# help



## bdyboarder86 (Apr 25, 2013)

so i have been looking for remington .30 and i actually found some online and buddy it isnt cheap. so i ordered a couple of boxes. the question i have is who around here reloads that you guys would trust? i would reload but buying the equipment isnt worth it since i really havent ever hunted


----------



## JD7.62 (Feb 13, 2008)

I thinki youre going to have a hard time finding some one to reload for you.
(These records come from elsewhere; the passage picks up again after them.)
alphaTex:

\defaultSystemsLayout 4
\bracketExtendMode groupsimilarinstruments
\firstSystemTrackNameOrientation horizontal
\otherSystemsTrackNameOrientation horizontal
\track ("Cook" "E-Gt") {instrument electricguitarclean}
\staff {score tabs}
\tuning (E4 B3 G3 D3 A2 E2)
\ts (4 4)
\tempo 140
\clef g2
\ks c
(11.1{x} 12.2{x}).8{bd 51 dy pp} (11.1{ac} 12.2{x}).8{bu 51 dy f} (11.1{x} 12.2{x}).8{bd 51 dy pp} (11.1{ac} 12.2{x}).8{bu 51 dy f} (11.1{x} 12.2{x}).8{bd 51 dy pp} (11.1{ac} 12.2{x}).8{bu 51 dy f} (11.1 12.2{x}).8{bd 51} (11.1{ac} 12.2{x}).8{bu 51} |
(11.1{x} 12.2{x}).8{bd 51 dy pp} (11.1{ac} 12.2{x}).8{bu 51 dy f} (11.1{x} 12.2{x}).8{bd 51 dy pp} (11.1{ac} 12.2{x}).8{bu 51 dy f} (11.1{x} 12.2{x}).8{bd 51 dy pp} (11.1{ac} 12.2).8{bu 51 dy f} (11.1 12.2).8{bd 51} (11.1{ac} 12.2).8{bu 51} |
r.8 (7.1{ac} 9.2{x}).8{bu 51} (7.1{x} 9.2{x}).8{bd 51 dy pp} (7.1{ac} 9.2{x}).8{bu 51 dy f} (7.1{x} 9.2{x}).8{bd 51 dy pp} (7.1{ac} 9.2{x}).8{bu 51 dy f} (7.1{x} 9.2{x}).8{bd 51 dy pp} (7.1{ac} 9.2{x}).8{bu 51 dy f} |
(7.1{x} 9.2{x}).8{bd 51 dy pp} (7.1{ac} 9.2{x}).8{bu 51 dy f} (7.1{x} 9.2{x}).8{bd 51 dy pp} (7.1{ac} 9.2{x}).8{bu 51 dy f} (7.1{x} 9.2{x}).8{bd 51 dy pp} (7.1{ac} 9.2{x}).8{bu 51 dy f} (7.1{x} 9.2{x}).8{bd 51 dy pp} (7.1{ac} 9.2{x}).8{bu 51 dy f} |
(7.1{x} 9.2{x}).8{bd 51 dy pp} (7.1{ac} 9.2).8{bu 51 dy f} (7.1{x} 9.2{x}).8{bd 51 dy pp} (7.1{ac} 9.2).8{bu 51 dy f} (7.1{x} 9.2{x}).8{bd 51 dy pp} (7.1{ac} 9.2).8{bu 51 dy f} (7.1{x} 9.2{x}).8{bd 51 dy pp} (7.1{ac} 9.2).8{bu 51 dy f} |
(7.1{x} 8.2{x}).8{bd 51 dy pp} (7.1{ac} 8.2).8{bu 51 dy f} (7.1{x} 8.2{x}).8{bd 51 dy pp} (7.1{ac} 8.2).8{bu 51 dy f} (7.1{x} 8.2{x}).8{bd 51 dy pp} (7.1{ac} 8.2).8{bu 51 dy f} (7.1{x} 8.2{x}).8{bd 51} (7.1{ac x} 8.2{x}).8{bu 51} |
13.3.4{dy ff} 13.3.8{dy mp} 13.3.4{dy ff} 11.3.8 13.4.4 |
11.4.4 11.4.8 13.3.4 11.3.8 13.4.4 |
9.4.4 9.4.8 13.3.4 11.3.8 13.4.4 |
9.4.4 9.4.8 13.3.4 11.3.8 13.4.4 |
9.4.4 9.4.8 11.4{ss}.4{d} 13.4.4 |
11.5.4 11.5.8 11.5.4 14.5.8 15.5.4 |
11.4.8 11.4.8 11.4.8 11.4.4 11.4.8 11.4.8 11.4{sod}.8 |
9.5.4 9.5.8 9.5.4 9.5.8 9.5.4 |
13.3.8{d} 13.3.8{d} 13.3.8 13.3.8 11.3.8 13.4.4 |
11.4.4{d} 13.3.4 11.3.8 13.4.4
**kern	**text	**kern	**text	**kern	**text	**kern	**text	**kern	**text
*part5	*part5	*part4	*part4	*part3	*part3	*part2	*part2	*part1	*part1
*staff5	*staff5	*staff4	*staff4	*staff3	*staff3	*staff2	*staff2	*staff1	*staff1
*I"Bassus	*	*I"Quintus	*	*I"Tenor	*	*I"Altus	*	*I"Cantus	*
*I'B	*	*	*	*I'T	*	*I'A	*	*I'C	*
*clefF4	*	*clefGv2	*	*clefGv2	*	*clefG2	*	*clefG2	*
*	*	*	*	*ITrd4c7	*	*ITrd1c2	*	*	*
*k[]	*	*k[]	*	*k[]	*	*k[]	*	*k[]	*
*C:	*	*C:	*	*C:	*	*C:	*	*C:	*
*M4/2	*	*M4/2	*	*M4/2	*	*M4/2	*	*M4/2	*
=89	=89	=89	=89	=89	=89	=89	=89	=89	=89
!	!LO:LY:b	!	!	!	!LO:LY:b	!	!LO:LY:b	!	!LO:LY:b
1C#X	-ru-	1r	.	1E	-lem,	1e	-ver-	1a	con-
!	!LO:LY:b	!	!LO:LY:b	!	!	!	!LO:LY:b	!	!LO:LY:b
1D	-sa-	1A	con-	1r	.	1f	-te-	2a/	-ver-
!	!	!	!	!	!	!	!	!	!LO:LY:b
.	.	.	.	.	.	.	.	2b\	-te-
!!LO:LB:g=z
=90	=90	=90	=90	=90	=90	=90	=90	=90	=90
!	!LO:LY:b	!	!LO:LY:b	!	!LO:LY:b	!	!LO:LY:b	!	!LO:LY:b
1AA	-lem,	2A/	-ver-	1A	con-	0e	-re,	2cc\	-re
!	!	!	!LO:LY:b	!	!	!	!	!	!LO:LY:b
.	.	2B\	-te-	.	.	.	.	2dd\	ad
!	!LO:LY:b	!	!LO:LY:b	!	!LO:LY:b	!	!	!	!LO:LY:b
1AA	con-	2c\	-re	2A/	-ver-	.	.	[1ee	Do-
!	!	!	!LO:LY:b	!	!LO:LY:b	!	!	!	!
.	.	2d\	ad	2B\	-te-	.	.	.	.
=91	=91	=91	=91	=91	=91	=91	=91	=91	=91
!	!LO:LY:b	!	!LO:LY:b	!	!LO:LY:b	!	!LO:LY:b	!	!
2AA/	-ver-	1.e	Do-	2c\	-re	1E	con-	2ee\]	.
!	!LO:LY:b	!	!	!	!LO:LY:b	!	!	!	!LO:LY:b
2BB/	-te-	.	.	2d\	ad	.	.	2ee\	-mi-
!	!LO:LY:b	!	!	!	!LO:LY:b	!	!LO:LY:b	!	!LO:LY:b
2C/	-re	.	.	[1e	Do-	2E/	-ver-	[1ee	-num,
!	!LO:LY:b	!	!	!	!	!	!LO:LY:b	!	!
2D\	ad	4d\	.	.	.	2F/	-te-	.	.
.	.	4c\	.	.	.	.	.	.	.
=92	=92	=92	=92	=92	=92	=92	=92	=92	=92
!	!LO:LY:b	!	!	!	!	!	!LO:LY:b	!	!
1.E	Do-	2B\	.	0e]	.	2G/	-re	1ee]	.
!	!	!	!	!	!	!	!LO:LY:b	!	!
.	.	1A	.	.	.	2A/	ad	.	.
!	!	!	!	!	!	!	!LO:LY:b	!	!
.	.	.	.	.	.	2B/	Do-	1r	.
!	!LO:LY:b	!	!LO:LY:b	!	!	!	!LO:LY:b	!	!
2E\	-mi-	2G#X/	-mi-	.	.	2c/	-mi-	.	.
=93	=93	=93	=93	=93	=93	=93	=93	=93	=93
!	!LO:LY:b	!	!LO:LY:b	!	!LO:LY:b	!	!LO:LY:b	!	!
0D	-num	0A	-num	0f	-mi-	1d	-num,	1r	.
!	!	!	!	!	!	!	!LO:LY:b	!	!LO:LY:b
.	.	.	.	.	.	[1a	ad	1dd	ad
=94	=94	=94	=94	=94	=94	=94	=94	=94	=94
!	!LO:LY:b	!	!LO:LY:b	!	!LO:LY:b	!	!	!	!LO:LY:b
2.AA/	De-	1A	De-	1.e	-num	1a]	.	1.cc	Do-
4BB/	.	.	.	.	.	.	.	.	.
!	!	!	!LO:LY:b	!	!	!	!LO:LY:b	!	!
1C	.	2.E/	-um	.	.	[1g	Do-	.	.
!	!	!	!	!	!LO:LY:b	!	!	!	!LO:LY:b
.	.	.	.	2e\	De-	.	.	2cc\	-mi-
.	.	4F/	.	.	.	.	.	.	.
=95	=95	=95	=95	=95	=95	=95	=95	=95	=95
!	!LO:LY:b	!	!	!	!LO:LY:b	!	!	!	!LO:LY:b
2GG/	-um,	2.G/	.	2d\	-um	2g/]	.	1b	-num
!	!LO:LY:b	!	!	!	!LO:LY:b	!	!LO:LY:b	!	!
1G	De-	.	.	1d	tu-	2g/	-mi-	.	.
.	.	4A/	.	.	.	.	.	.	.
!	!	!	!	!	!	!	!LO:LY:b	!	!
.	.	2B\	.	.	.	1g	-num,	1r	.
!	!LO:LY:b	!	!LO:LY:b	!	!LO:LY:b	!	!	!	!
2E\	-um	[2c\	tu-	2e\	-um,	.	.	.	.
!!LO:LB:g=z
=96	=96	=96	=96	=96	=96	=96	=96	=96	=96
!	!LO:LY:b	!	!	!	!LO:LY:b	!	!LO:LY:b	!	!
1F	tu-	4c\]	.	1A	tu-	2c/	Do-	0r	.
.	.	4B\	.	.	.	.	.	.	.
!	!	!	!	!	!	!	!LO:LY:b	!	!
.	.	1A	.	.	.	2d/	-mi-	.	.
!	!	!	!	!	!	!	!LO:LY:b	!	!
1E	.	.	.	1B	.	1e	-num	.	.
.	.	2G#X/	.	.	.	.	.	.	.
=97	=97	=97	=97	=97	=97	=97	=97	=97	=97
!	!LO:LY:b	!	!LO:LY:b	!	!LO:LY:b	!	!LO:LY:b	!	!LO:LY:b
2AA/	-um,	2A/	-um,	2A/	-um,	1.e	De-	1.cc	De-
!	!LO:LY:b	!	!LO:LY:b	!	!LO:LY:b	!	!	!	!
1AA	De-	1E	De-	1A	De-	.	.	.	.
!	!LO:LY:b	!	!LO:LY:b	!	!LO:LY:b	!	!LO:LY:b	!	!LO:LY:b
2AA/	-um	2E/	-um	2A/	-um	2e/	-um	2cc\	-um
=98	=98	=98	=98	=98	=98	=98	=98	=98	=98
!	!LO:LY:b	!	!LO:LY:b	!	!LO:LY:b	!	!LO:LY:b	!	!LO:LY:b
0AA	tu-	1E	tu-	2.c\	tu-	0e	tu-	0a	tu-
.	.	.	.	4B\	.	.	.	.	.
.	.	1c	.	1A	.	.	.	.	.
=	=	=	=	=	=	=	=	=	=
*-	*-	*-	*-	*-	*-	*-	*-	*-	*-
Well, for much cheaper then factory loaded stuff anyhow. 

Besides, for liability reasons, many reloaders dont just reload for others all willly nilly like.


----------



## Katartizo (Dec 10, 2013)

bdyboarder86 said:


> so i have been looking for remington .30 and i actually found some online and buddy it isnt cheap. so i ordered a couple of boxes. the question i have is who around here reloads that you guys would trust? i would reload but buying the equipment isnt worth it since i really havent ever hunted


I used my Henry 30-30 as trade to get my kayak last week. I have three boxes of Remington Core-Lokt 170gr. (Win)
I also have two boxes of Georgia Arms 30-30 Winchester 150gr jacketed soft point. These are not reloads.
I live in Pace. I will let you have all 5 boxes for 75.00.


----------



## Katartizo (Dec 10, 2013)

Just found another partial box.


----------



## JD7.62 (Feb 13, 2008)

30-30 is NOT the same as .30 Remington.


----------



## Katartizo (Dec 10, 2013)

JD7.62 said:


> 30-30 is NOT the same as .30 Remington.


Sorry, I read it wrong.


----------



## bdyboarder86 (Apr 25, 2013)

i would definitely buy your ammo if it worked. the reason i was trying to find someone to reload is bc im pretty sure they can be reloaded for less than $2.00 a round which is what i paid for them minus shipping


----------



## Katartizo (Dec 10, 2013)

bdyboarder86 said:


> i would definitely buy your ammo if it worked. the reason i was trying to find someone to reload is bc im pretty sure they can be reloaded for less than $2.00 a round which is what i paid for them minus shipping


I have two friends that do reloads. I will check with them to see if either is set up for that caliber.


----------



## bdyboarder86 (Apr 25, 2013)

Katartizo I would appreciate it. Everything that I have read says it reloads exactly like a 30-30


----------



## Firefishvideo (Jul 1, 2010)

http://www.amazon.com/Lee-Reloading-Press-Md-90045/dp/B002SF4X5I/ref=sr_1_1?ie=UTF8&qid=1386906442&sr=8-1&keywords=lee+reloader
For about $75 you could be set up to reload yourself. I press 7mm mag with this press....it's slow but plenty good for one at a time reloading.
The powder, primers, and bullets will cost you the same if you load or someone else loads.
If you are going to keep and use the rifle....you might want to secure the ability to produce ammo for it.


----------